Both the line with "Aderbal Freire Filho (1)" and the line with "gemessen. Bei mehreren Testversuchen hat" in the records below must appear in the output, along with every line between them, exactly and with nothing added.
------------------------------------
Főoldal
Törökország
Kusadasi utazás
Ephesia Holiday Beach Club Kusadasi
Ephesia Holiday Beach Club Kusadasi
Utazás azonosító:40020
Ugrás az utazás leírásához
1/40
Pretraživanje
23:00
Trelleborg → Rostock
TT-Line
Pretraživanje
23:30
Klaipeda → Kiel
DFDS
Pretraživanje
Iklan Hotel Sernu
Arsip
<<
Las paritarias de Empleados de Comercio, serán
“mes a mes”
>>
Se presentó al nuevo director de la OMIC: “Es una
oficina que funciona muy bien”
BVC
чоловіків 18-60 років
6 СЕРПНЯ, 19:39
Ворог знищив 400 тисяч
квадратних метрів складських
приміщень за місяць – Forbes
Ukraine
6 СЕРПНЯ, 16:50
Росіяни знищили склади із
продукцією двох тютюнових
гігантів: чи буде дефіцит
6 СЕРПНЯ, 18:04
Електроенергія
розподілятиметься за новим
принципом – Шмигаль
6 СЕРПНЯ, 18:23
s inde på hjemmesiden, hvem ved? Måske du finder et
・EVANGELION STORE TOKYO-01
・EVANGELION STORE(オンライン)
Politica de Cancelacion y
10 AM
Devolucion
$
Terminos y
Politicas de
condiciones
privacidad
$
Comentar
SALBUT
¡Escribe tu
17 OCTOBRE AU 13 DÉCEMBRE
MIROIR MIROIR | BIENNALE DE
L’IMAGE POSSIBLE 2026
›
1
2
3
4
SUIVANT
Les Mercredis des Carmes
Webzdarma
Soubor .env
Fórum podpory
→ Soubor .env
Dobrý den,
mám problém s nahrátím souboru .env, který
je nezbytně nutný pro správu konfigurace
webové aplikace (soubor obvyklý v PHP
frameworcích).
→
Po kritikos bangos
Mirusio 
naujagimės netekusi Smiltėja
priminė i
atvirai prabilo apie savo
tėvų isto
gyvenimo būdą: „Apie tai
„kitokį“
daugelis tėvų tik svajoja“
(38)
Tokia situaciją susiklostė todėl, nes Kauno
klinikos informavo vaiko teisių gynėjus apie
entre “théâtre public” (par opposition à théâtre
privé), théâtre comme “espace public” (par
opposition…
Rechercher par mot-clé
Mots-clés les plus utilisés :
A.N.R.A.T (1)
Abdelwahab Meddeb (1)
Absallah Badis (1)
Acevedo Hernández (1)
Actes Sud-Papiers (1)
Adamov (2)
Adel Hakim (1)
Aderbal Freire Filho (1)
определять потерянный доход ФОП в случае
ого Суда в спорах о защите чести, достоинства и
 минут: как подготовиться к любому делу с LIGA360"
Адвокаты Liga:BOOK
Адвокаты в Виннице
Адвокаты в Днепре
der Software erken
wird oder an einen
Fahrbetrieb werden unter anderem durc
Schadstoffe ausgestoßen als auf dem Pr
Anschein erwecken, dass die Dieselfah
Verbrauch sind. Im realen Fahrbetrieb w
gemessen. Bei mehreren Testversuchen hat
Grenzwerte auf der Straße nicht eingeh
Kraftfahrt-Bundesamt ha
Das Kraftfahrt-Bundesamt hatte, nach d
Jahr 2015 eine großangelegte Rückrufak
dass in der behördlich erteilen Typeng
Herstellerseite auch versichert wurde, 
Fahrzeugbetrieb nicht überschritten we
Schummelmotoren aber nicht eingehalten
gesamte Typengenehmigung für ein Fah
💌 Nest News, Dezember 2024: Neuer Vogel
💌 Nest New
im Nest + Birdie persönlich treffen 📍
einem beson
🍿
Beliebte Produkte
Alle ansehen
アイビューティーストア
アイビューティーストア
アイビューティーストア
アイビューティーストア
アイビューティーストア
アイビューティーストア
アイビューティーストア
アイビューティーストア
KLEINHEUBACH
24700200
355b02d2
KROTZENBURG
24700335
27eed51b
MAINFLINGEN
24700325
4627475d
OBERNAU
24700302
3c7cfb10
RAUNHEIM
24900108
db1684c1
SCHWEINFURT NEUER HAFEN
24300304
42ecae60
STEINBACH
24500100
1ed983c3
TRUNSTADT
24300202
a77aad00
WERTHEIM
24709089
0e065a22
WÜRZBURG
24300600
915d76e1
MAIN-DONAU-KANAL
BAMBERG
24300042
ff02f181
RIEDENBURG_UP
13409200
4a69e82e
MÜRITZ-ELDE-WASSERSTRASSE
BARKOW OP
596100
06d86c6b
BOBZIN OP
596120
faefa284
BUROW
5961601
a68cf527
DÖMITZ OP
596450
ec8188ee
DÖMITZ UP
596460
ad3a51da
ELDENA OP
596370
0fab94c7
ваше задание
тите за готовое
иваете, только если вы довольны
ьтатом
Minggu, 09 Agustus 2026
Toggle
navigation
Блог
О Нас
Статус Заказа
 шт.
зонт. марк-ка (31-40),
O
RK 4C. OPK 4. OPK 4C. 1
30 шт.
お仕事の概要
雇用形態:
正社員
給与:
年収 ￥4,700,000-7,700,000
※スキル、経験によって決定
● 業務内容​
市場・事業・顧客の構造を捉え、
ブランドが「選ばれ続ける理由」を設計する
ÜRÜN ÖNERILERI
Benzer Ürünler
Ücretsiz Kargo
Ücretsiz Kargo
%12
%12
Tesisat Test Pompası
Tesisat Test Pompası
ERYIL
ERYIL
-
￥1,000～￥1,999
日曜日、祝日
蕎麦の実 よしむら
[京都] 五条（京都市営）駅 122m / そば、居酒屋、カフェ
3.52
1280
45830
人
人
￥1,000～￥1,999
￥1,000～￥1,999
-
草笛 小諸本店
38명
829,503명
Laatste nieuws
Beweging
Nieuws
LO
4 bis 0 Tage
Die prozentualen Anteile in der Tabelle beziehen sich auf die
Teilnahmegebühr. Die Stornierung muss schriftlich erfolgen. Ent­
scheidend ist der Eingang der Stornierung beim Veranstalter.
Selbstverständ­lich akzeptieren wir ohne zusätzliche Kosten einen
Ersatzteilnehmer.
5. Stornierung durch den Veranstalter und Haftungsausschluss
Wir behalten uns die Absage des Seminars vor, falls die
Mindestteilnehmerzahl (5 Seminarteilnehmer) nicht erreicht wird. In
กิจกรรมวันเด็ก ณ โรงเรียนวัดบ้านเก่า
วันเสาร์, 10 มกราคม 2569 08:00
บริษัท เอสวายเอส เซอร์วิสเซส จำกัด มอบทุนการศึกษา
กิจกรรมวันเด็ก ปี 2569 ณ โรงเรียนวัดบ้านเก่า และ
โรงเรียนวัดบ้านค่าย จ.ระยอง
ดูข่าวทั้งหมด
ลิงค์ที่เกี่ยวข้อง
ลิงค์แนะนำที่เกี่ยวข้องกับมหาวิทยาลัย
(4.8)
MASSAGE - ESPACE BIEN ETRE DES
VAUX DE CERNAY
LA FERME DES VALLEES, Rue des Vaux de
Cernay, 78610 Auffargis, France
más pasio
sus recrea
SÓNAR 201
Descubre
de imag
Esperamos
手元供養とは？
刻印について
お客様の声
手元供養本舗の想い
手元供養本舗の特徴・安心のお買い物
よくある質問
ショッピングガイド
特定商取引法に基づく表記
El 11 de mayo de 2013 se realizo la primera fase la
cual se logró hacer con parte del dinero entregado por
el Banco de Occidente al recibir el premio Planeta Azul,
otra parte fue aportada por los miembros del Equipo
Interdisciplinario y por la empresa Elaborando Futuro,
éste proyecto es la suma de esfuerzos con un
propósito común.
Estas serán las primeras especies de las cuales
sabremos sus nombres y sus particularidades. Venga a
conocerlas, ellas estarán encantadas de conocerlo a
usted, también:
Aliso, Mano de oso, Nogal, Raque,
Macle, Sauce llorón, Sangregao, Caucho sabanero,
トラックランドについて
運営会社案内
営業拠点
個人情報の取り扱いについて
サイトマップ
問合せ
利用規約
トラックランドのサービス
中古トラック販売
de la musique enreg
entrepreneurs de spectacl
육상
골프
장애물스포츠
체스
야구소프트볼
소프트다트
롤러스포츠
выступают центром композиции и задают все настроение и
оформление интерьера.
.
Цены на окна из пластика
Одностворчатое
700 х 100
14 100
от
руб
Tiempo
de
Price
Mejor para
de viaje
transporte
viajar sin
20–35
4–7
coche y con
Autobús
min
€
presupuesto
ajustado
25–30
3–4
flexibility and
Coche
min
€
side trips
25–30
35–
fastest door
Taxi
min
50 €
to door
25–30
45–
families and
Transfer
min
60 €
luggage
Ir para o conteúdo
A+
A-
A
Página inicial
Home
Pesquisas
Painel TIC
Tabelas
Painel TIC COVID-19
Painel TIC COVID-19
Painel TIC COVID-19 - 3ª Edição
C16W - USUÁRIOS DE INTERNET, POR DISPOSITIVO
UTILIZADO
------------------------------------
## [EXERCISE ANSWER]
Aderbal Freire Filho (1)
определять потерянный доход ФОП в случае
ого Суда в спорах о защите чести, достоинства и
 минут: как подготовиться к любому делу с LIGA360"
Адвокаты Liga:BOOK
Адвокаты в Виннице
Адвокаты в Днепре
der Software erken
wird oder an einen
Fahrbetrieb werden unter anderem durc
Schadstoffe ausgestoßen als auf dem Pr
Anschein erwecken, dass die Dieselfah
Verbrauch sind. Im realen Fahrbetrieb w
gemessen. Bei mehreren Testversuchen hat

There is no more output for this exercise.